● **Written task**
Rewrite the items below as a two-column CSV with the columns input and output. Begin at the line that has "Document page, 1654x1241 pixels." and stop after the line that has "title Arrays Methods [132, 73, 1868, 233]", giving one row per item, with each field quoted and its line breaks replaced by spaces.

## START Data

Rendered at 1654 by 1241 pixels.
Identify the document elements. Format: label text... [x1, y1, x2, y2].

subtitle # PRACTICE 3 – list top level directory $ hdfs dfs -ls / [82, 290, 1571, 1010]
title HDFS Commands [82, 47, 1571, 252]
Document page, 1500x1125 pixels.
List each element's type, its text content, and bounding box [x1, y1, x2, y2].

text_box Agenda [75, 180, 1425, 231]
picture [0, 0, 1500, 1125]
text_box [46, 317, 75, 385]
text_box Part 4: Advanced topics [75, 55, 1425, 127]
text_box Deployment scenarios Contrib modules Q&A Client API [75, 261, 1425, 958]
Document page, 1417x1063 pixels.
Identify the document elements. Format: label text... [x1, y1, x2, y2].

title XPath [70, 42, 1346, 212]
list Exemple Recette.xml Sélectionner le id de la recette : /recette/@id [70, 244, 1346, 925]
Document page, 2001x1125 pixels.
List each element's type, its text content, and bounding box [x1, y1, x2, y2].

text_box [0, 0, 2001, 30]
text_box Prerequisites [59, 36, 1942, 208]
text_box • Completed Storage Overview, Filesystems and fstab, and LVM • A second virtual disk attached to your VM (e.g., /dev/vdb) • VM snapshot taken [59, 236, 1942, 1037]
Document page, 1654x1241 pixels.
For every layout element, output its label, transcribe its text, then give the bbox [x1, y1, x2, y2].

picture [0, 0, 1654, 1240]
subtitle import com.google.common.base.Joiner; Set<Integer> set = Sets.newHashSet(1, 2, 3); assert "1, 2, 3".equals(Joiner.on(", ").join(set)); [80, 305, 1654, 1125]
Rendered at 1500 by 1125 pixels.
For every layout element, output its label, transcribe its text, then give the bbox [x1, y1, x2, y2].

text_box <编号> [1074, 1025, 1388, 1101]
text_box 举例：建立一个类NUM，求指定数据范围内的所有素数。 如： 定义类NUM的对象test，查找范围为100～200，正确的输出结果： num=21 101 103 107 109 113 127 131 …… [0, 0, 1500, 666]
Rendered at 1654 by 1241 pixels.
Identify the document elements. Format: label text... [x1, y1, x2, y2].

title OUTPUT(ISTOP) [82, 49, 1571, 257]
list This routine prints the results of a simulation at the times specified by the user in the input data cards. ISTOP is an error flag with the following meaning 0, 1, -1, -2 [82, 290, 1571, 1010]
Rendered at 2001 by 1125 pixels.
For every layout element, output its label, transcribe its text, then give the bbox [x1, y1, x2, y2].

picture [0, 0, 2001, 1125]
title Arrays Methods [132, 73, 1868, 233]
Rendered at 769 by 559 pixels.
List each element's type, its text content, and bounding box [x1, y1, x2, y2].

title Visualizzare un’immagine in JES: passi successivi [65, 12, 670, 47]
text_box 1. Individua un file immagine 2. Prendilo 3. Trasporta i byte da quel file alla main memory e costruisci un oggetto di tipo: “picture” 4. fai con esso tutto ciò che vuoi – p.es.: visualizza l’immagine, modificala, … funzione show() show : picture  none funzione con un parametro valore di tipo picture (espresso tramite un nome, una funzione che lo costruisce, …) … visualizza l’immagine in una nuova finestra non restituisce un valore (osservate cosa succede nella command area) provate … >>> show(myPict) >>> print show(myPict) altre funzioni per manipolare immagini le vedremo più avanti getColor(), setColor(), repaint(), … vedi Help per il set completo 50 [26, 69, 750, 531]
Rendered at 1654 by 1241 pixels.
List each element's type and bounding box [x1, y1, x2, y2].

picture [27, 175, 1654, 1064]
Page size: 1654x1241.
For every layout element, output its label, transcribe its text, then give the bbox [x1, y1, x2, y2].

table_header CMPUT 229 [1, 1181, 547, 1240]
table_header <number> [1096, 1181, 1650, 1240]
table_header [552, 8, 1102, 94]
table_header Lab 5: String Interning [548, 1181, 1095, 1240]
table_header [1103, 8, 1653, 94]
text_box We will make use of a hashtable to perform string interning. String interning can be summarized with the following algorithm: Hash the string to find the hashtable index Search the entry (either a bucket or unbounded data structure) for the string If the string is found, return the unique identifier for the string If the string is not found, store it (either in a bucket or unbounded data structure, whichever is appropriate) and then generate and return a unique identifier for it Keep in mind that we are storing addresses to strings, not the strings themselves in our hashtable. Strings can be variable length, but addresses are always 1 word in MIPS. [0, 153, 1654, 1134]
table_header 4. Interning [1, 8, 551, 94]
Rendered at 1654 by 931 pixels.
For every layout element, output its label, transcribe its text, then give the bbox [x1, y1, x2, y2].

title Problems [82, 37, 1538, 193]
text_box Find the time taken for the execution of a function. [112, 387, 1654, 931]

## END Data

● **Answer to the task**
input,output
"Document page, 1654x1241 pixels. For every layout element, output its label, transcribe its text, then give the bbox [x1, y1, x2, y2].","picture [0, 0, 1654, 1240] subtitle import com.google.common.base.Joiner; Set<Integer> set = Sets.newHashSet(1, 2, 3); assert ""1, 2, 3"".equals(Joiner.on("", "").join(set)); [80, 305, 1654, 1125]"
"Rendered at 1500 by 1125 pixels. For every layout element, output its label, transcribe its text, then give the bbox [x1, y1, x2, y2].","text_box <编号> [1074, 1025, 1388, 1101] text_box 举例：建立一个类NUM，求指定数据范围内的所有素数。 如： 定义类NUM的对象test，查找范围为100～200，正确的输出结果： num=21 101 103 107 109 113 127 131 …… [0, 0, 1500, 666]"
"Rendered at 1654 by 1241 pixels. Identify the document elements. Format: label text... [x1, y1, x2, y2].","title OUTPUT(ISTOP) [82, 49, 1571, 257] list This routine prints the results of a simulation at the times specified by the user in the input data cards. ISTOP is an error flag with the following meaning 0, 1, -1, -2 [82, 290, 1571, 1010]"
"Rendered at 2001 by 1125 pixels. For every layout element, output its label, transcribe its text, then give the bbox [x1, y1, x2, y2].","picture [0, 0, 2001, 1125] title Arrays Methods [132, 73, 1868, 233]"